We all have come across toxic people in our lives but unfortunately, we may recognize the toxicity after we have befriended this person. We start seeing “signs” after we have given them the label of “friend”. It’s that person in your life that you initially enjoy being around but that inevitably brings you down.
It’s a situation where you see that their disposition has changed or their true disposition has been revealed to you after years of thinking that this person was someone else. So, once you get the sense that this person is not who you thought, how do you recognize if this person is toxic?
Here are five ways to recognize a toxic person:
1. They make you uncomfortable.
Your mood is subtly brought down while in this person’s company and in ways you cannot really pinpoint. It’s the friend that spends time making rude comments about your other friends or family, or who makes negative comments about his or her own family. These people may also poke fun at what you do or believe in, making you doubt yourself.
Negativity is a sign, but negativity isn’t always easy to spot. Take note if you feel a change in your demeanor either around them or after you get home from a day with them. These people do not contribute to your best self. This is a toxic relationship.
2. They make you feel sad.
These people are easier to pick out of your group. They are usually sad themselves, and as a human being (especially if you are sensitive) you will pick up on their depressing vibes. They may appear happy in their own self-loathing world and need your happy energy to feed off of because they cannot find it from within. Alternatively, perhaps they need your stories about what is wrong in your life to make them feel better.
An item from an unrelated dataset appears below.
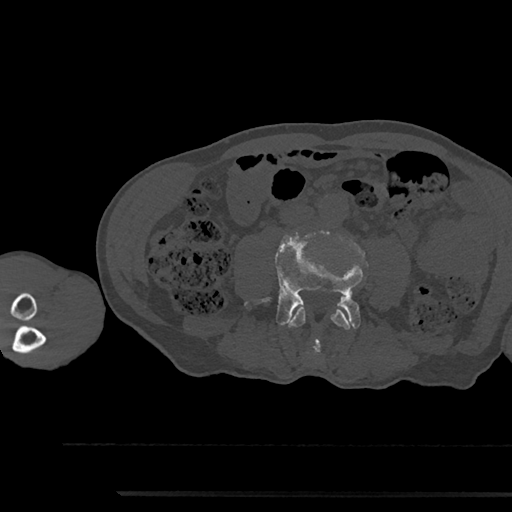
CT including the spine, one axial slice; slice 439 of 797 in the series (ordered by position); 120 kVp; bone window (W 1800 / L 400 HU); 0.5 mm slice thickness; 512 × 512 image matrix, field of view 367 × 367 mm. Patient: male, 79 years. Case-level facts recorded for this patient, not image findings: primary cancer: prostate.
Structures marked on this image (semi-automatically segmented with operator editing):
- L3 vertebra: box from (x=288, y=305) to (x=351, y=353) px
- L4 vertebra: (x=245, y=235)–(x=363, y=348)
3. They make you feel negative.
You notice that you rarely ever hear them say a nice thing about anyone and their comments are usually loaded with gossip. It may seem okay at first but gossip is very contagious as well as very negative. Gossip usually involves negative or degrading (“juicy”) stories about other people that you may or may not know. Gossip feeds one’s own ego, and giving the “gossiper” a feeling of superiority over the “gossipee”. Do not fall into this trap!
4. They argue.
Disagreement can be healthy, but when you find yourself around someone who is constantly finding a way to prove everyone wrong (disagreeing with you about whether the sky is blue) this person is toxic. People who like to bicker or argue with anyone have an Ego that is damaged, always needing to feel right. The Ego feels the need to put others down to give them a sense of belonging in their own inner argumentative world. Do not engage and walk away!
5. Their responses are always negative.
These people make you feel that your ideas are dumb or unattainable. They may force upon you a severe level of self-doubt and leave you abandoning your passions, never offering a word of encouragement. Do not allow this to affect you.
Your aspirations and dreams are yours alone- no one else’s.
Sometimes in life, we do not realize when we are in a relationship with this type of person. It can be a husband, friend, co-worker or family member. It can be the person who has been in your life for a long time and then something shifted with them, or perhaps inside of you, thus creating a gap. People grow and change every day, some for the better and some for the worse. If you are growing for the better (which we hope you are) then congratulations! Be proud of your positive mindset, and create a distance between you and any negativity in your life.
Maybe your toxic person will come around one day to your way of thinking. But until then, do not let this person make you sacrifice your perspective on life.